Although McGirt’s whereabouts were not known initially, a sentencing memo in the court record indicated he would settle at “remote acreage in the care of” a half-brother in Spaulding, a tiny rural community approximately five miles south of Holdenville in Hughes County.
“This location, which includes a travel trailer and fishing shack, is on private property which can/will be deeded to Mr. McGirt,” the memo stated. “It is also adjacent to a community of sexual offenders.”
McGirt maintained that his BOP evaluation after his first conviction placed him “at a low risk of recidivism…” Once destined to die in prison His release from custody was a remarkable turnaround for a man initially destined to die in prison.
In 1997 a Wagoner County jury convicted McGirt of first-degree rape by instrumentation, lewd molestation and forcible sodomy of a 4-year-old girl at a residence in Broken Arrow.
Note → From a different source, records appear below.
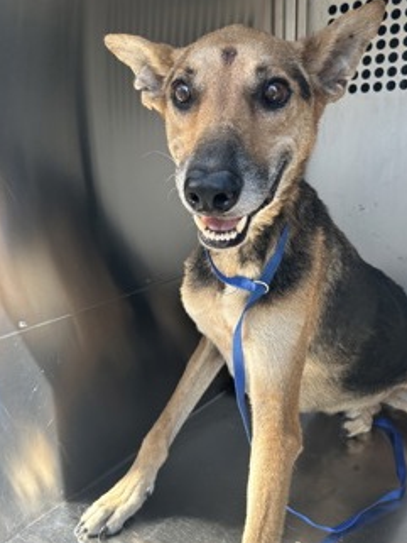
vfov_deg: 53.8
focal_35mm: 34
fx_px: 533
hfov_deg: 41.8
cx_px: 198
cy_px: 301
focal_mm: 5.7
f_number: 1.5
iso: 50
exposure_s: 1/427
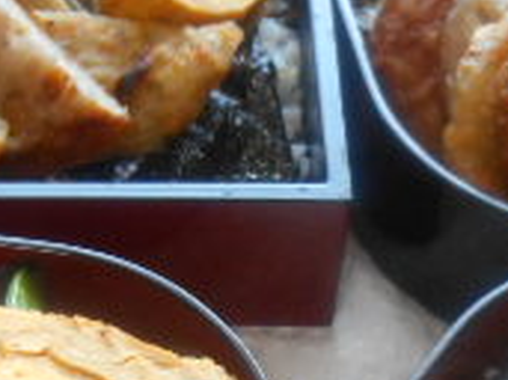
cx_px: 172
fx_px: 1921
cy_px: 398
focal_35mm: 131
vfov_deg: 11.2
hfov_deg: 15.0
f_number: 3.7
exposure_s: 1/30
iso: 320
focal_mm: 6.3
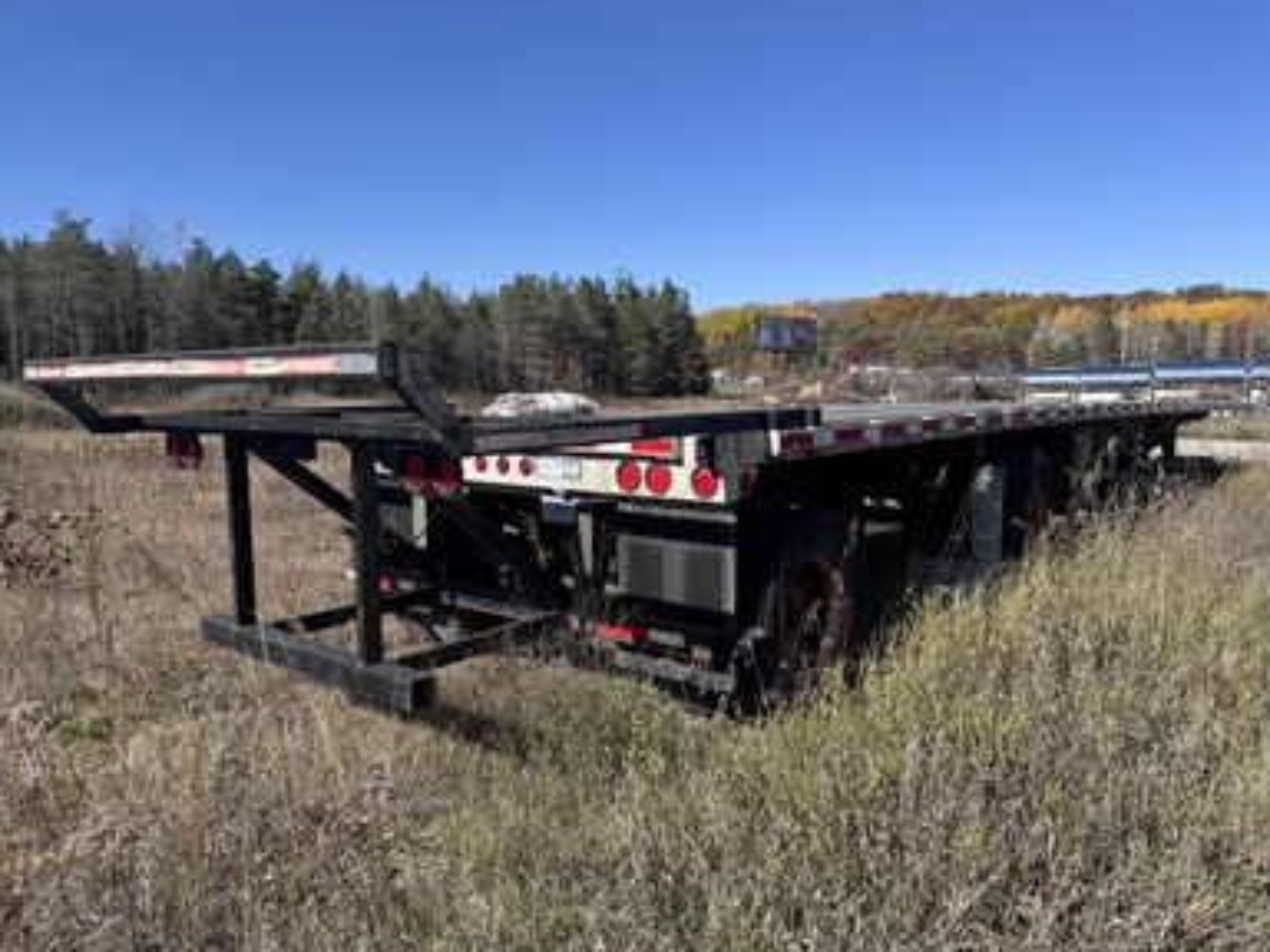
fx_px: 917
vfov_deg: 54.9
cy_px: 476
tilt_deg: -5.8
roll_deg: -0.5
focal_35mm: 25
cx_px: 632
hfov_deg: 69.4
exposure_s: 1/3413
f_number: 1.78
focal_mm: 6.76
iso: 80
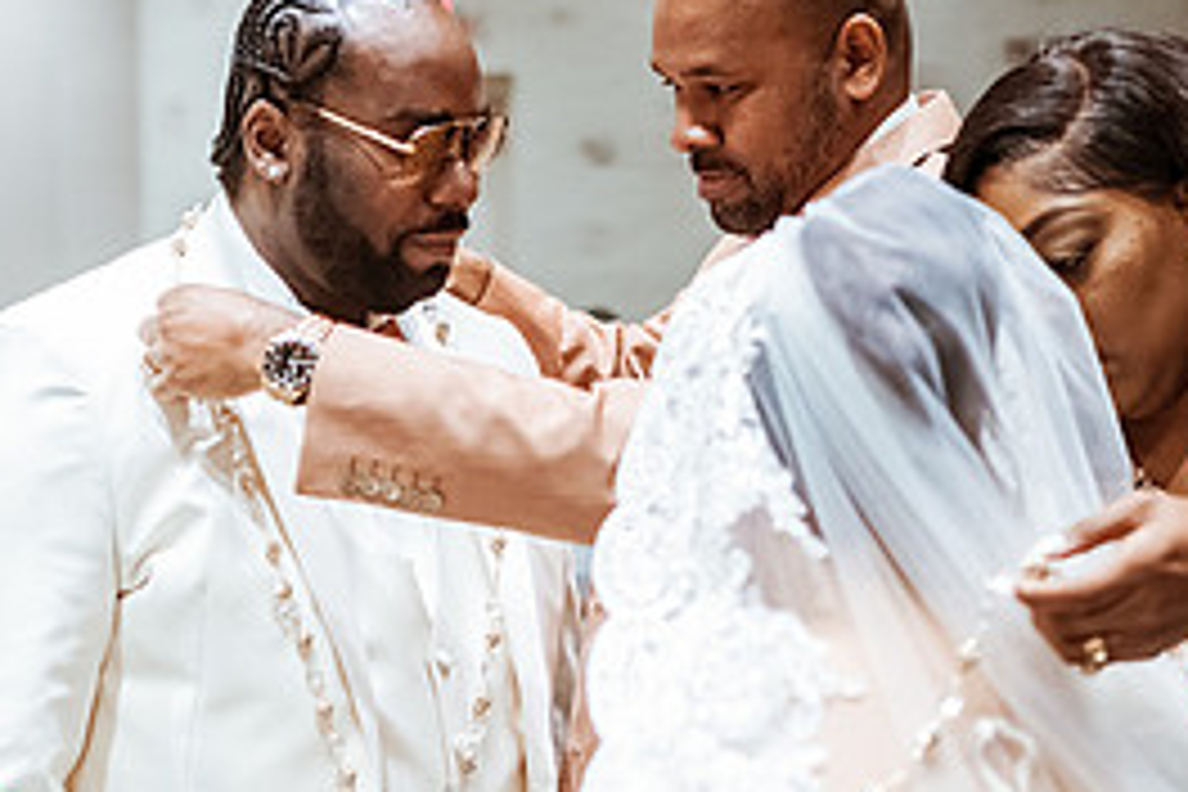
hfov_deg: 26.0
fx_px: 2541
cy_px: 488
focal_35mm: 77
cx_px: 288
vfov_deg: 17.7
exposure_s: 1/500
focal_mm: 35
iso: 1250
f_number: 1.8
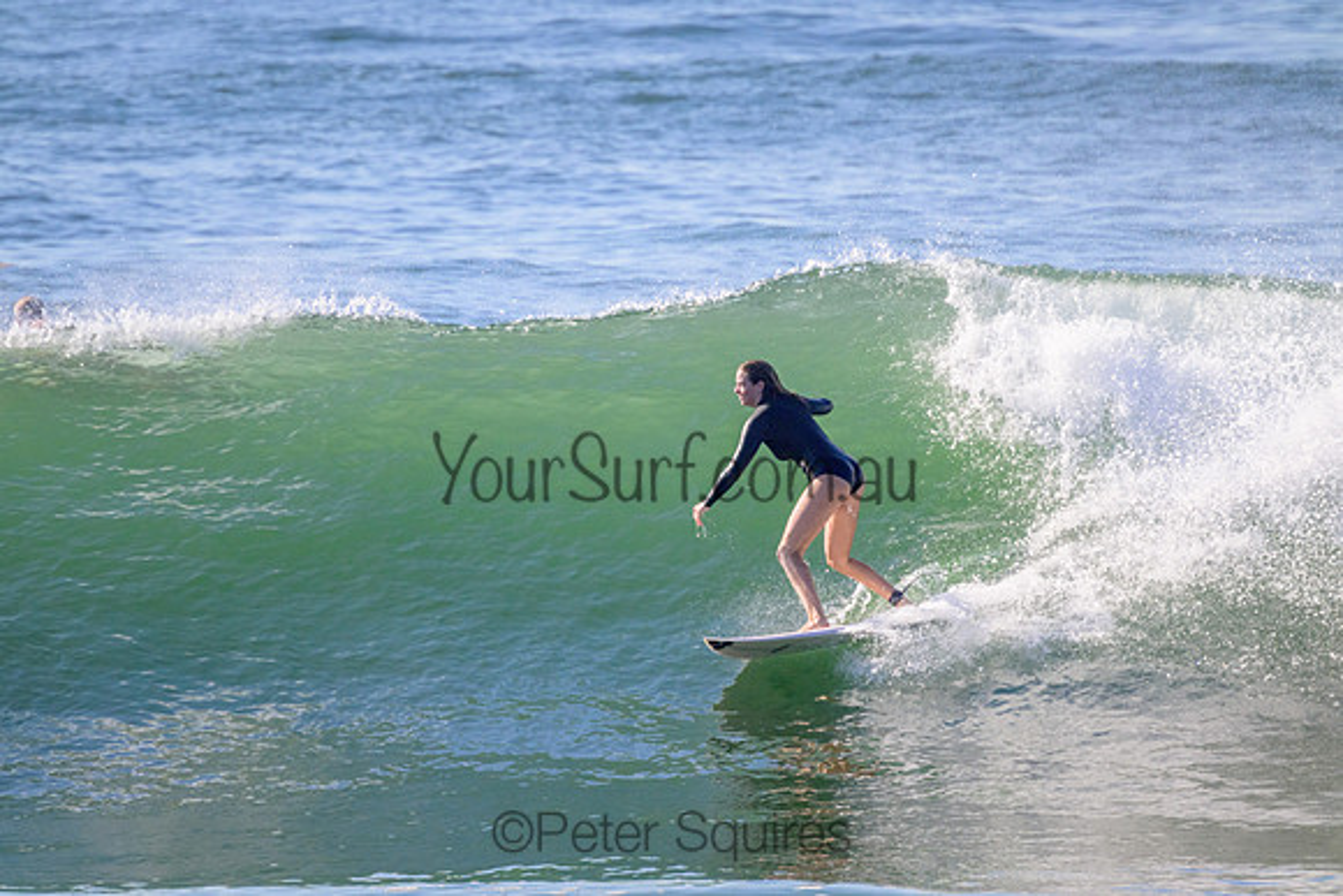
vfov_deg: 1.7
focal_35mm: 800
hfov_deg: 2.6
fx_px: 29850
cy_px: 448
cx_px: 672
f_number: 11
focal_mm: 800
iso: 1400
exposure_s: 1/2000
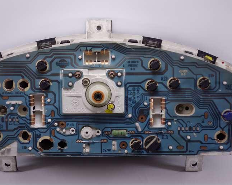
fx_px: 425
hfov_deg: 30.5
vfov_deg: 24.6
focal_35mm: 62
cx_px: 98
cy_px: 92
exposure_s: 1/60
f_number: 3.5
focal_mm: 19.31
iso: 125
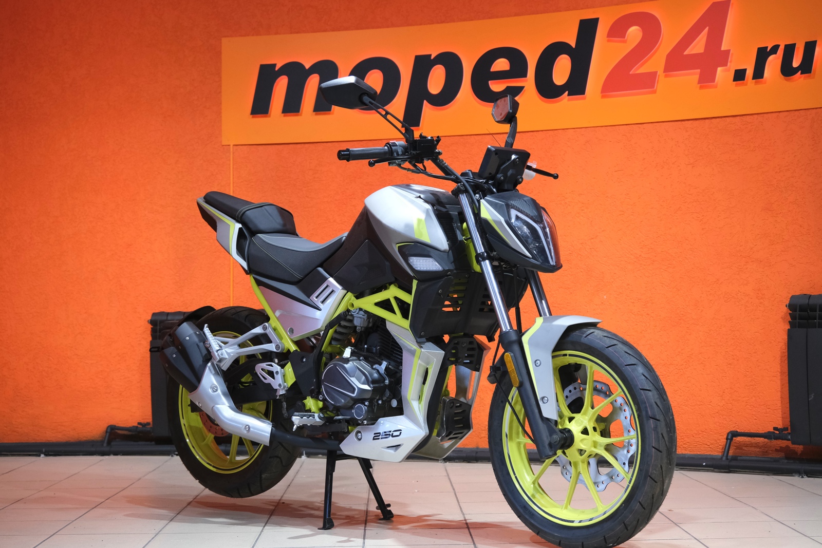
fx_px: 1347
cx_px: 411
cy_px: 274
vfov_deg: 23.0
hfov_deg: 33.9
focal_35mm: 59
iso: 1600
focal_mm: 39.3
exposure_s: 1/100
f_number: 4
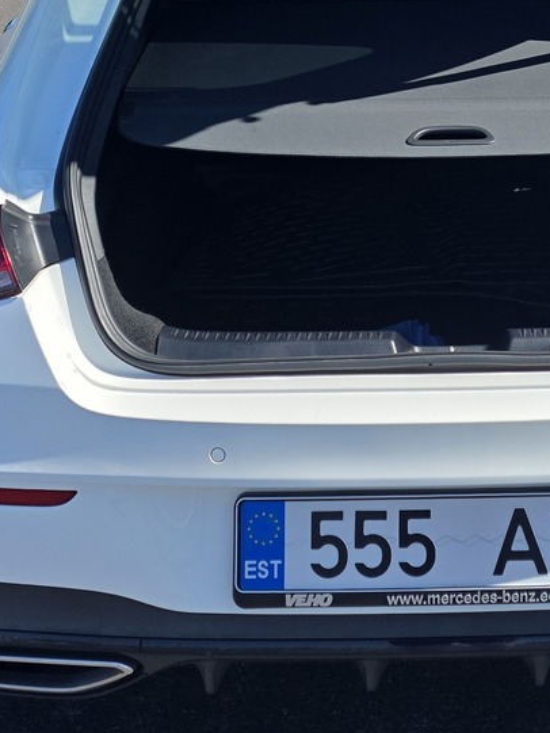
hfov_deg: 21.2
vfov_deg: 26.7
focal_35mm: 68
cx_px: 484
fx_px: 1440
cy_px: -35
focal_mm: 6.3
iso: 80
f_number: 1.7
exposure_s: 1/5608
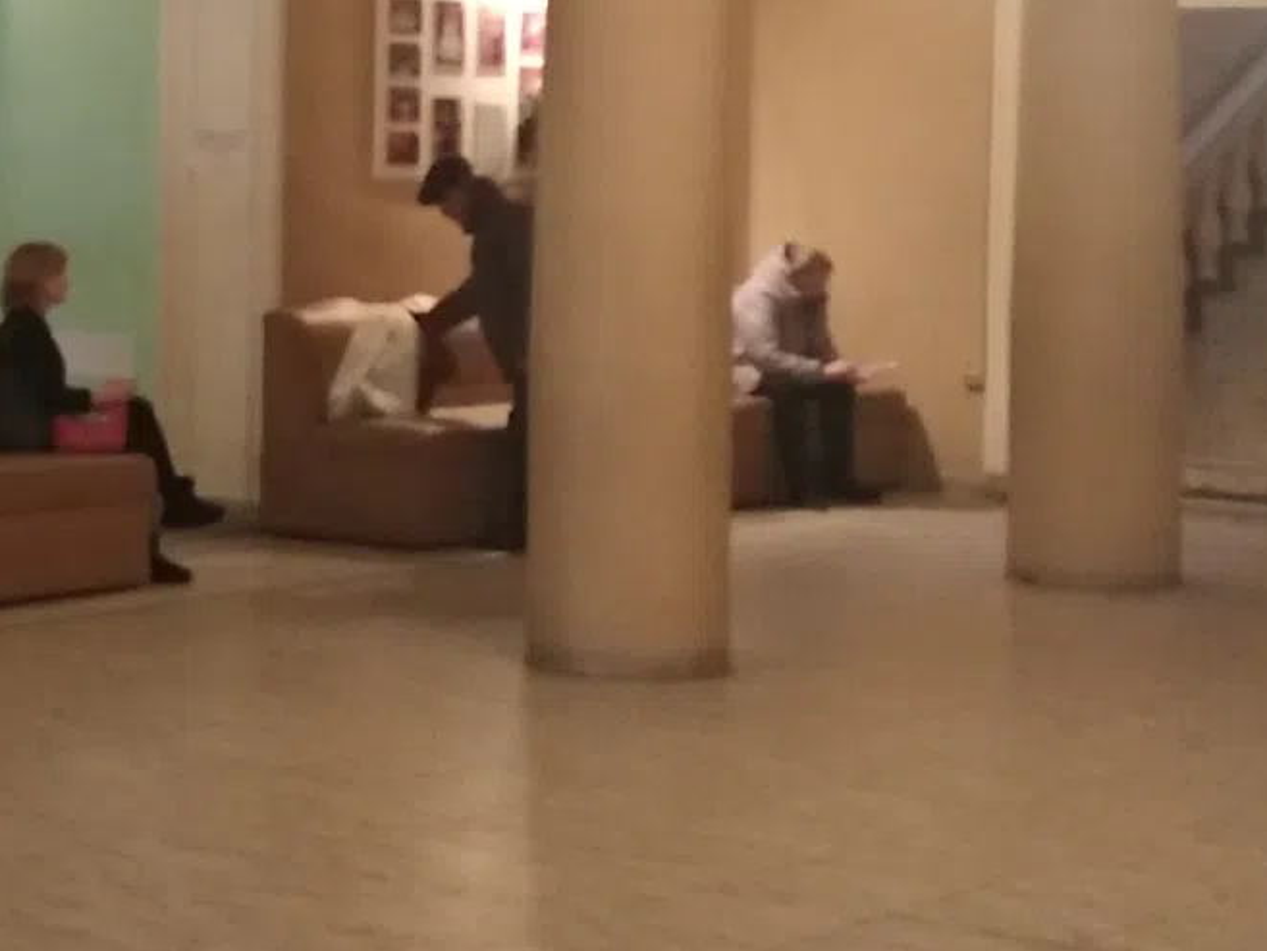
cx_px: 368
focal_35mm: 95
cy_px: 83
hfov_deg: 20.5
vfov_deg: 15.4
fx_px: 3478
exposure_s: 1/20
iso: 1600
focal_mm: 3.81
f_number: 2.2
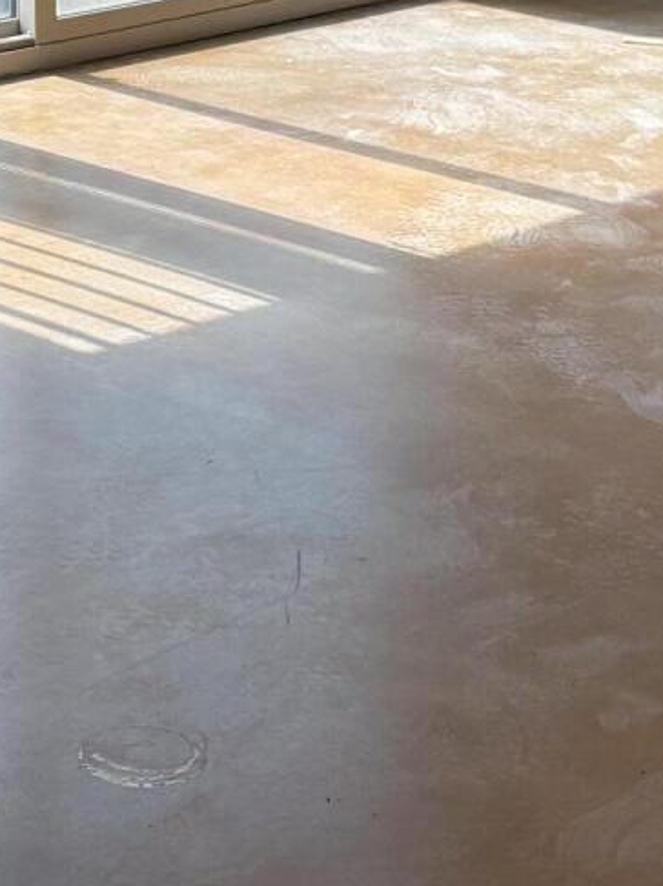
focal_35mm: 107
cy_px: -412
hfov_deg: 13.4
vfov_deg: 16.8
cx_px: -158
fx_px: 2735
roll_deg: +0.6
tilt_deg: -2.4
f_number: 1.6
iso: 50
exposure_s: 1/395
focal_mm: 5.96
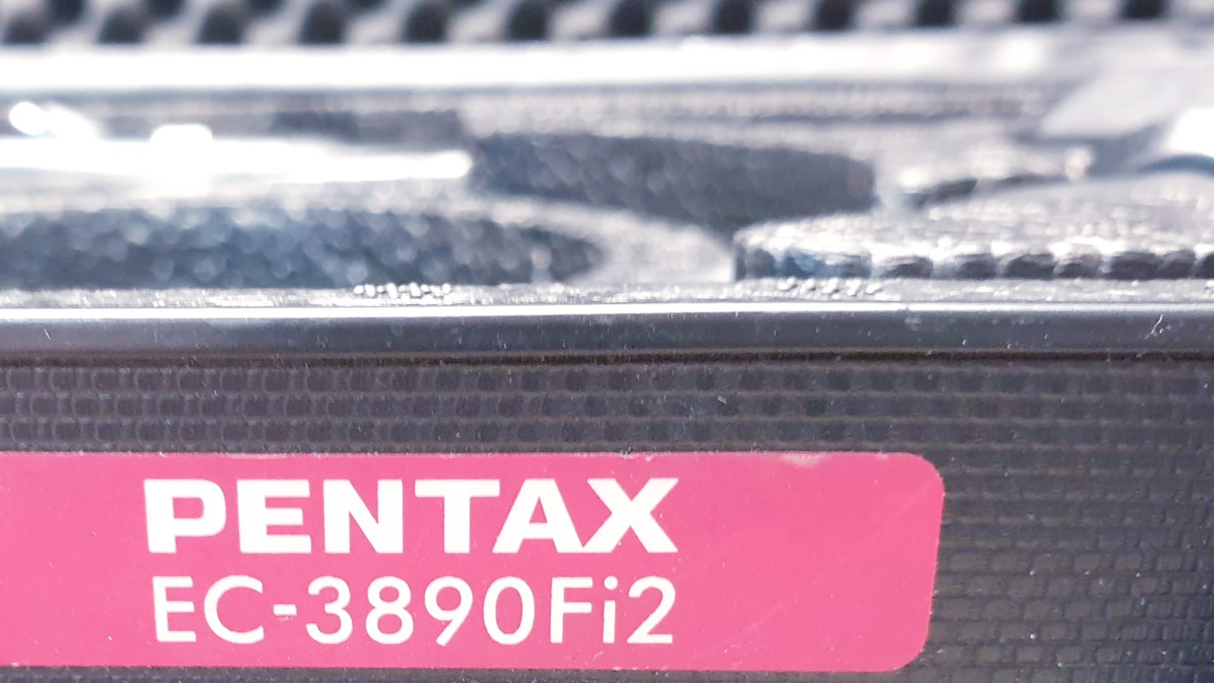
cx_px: 375
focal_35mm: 47
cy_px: 620
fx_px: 1513
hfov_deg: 42.9
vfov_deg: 24.7
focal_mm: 4.3
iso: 250
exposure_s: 1/17
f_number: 2.4
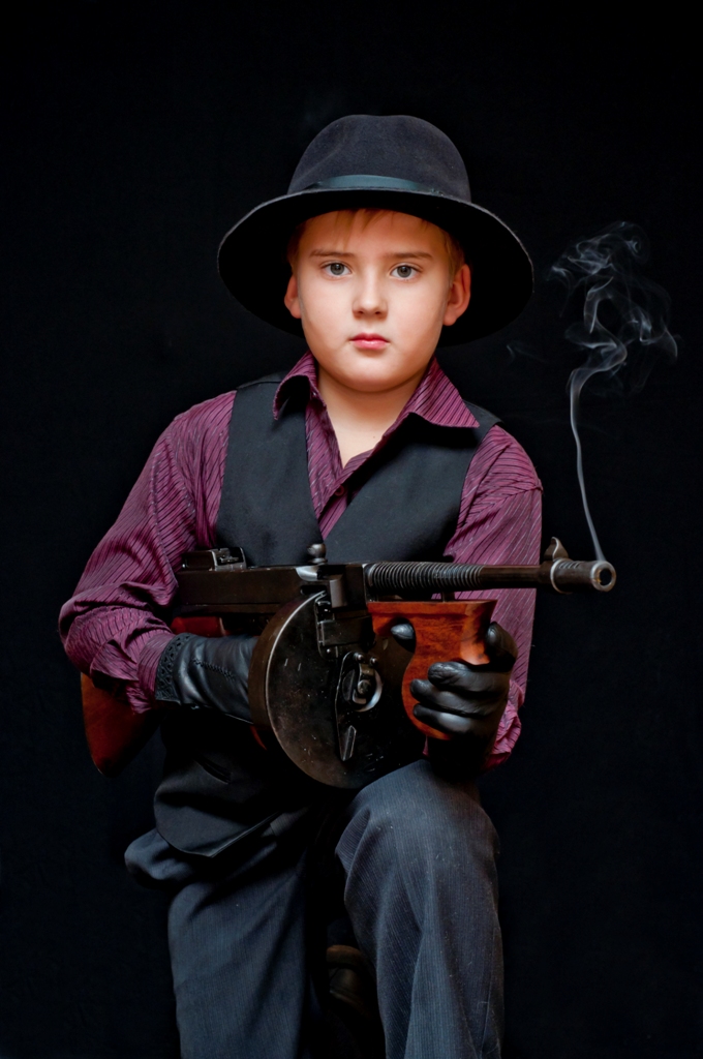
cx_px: 352
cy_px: 530
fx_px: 2203
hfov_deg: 18.1
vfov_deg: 27.0
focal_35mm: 75
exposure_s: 1/125
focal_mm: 50
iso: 200
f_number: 7.1
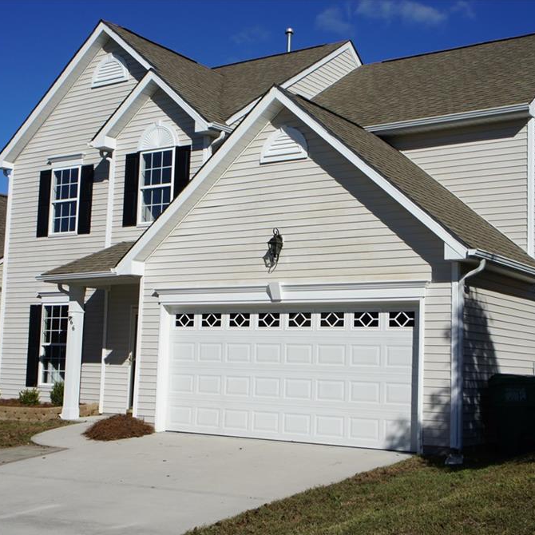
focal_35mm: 49
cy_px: 270
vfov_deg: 34.9
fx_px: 851
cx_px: 284
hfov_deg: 34.9
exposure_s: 1/500
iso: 200
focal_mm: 25
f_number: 13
The victim testified in court that Mc-Girt sexually molested her three times in 1996 while she was staying with her grandmother and McGirt, who was then married to the grandmother.
McGirt was sentenced in 1997 to 500 years’ imprisonment on the first two charges and life without parole on the third, at least in part because he previously was convicted in 1989 on two counts of forcible oral sodomy of two children in Oklahoma County.
In his appeal to the U.S. Supreme Court, McGirt’s attorney pointed out that his client and the victim both are citizens of the Seminole Nation and the crimes in Wagoner County occurred at a residence within the boundaries of the Muscogee (Creek) tribal reservation.
McGirt’s appeal led to a 5-4 U.S. Supreme Court ruling July 9, 2020, that reshaped the criminal justice system in Oklahoma. The Court decreed that the Creek Nation reservation in eastern Oklahoma was never disestablished by Congress.
State courts subsequently affirmed that eight other reservations in eastern Oklahoma – including the Cherokee, Chickasaw, Choctaws, Ottawa, Peoria, Quapaw, Wyandotte, and Seminole tribes – were never dissolved, either. As a direct result, Native Americans accused of committing serious crimes anywhere in “Indian Country” must be prosecuted in federal or tribal courts.
McGirt was retried in federal court in November 2020 and convicted again. And again on appeal his conviction was overturned, this time by the 10th U.S. Circuit Court of Appeals.
On Dec. 5, 2023, he pleaded guilty in Muskogee’s Eastern District federal court to one count of aggravated sexual abuse in Indian Country. He confessed to sexually abusing a child.
Despite the Supreme Court’s ruling in McGirt v. Oklahoma, it did not affect all of Oklahoma – a Choctaw term for “red people.”
State district courts and the Oklahoma Court of Criminal Appeals have determined that the Kickapoo, the Cheyenne- Arapaho, and the Kiowa Comanche and Apache reservations are “no longer Indian Country within the meaning of federal law.” The Kickapoo and the Cheyenne- Arapaho reservations were disestablished in 1891, and the Kiowa Comanche and Apache reservation was disestablished in 1900.